Police Commissioner Raymond Kelly had called the video “disturbing.”
“We believe the police fabricated the police report that they submitted and have failed to publicly acknowledge what really happened that night,” said ALIYA director Moishe Feiglin. He said Halevy was there with permission.
“After review of all available evidence, I have decided to dismiss the charges against Ehud Halevy,” Brooklyn District Attorney Charles Hynes announced Monday afternoon.
Halevy was facing up to seven years in prison for the assault rap. He was also charged with resisting arrest, trespass, harassment and marijuana possessions.
The DA’s decision means the case is now closed.
A petition on change.com asking Hynes to drop the charges garnered nearly 90,000 signatures.

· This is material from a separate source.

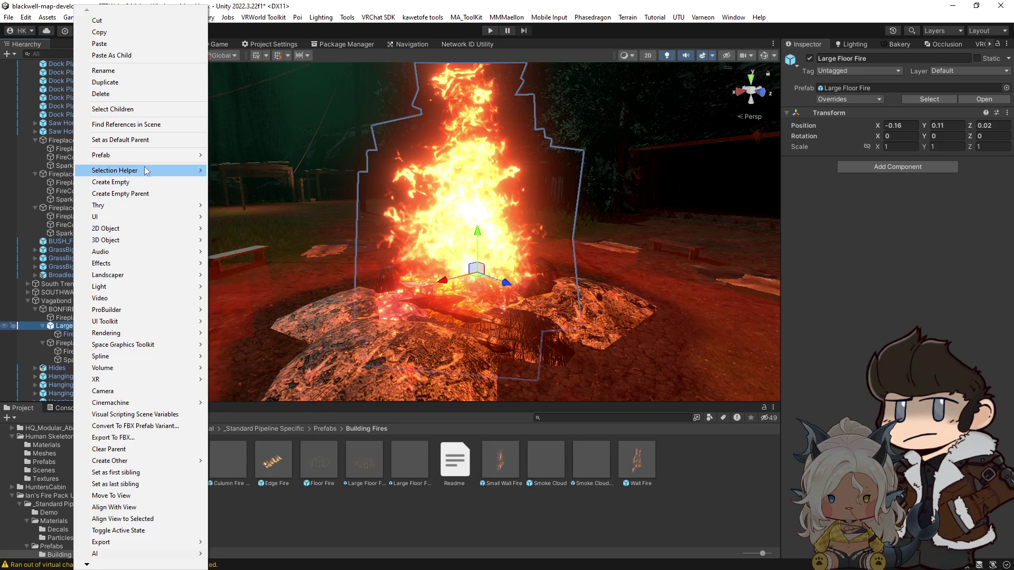
{"action": "mouse_move", "coordinate": [158, 156]}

“Justice was done here,” said Halevy’s lawyer Norman Siegel. “There was no legal basis for the criminal charges and the dramatic video was extremely helpful.”

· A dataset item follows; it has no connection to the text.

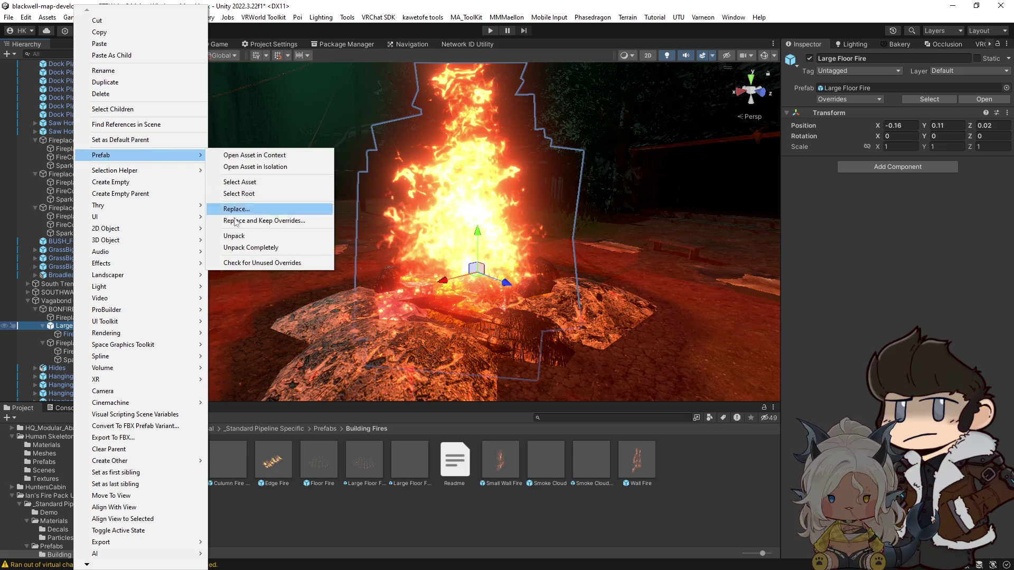
{"action": "left_click", "coordinate": [254, 209]}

He said his client “was very pleased.”
The charges will be officially dismissed Wednesday.
Unfortunately, not everyone is so lucky as to have a whole unified community come together and put up such an immediate fuss that embarrasses the local department so much they can’t move fast to put the ‘incident’ out of public view. Most victims of police brutality aren’t so lucky, often members of communities that the public has been trained to see as inhuman and in need of constant ‘correction’.
Even though Halevy and his attorney may be pleased with the outcome, nowhere in the Daily News story is any mention of punishment of the cops who obviously went way over board. Some disciplinary action seems called for at the very least. It is disturbing that police officers who demonstrated an obvious lack of judgment and restraint still possess the power to restrain individuals without question and with deadly force.
It is distressing to say the least when a party that suffers under the weight of institutional wrong doing backs off when their personal wrong gets set right. They forget is seems that the rest of the community needs them and their story to push for broad improvements in the institution that wronged them. Dismissing the charges only amounts to an effort to move the stain out of the public view as soon as possible.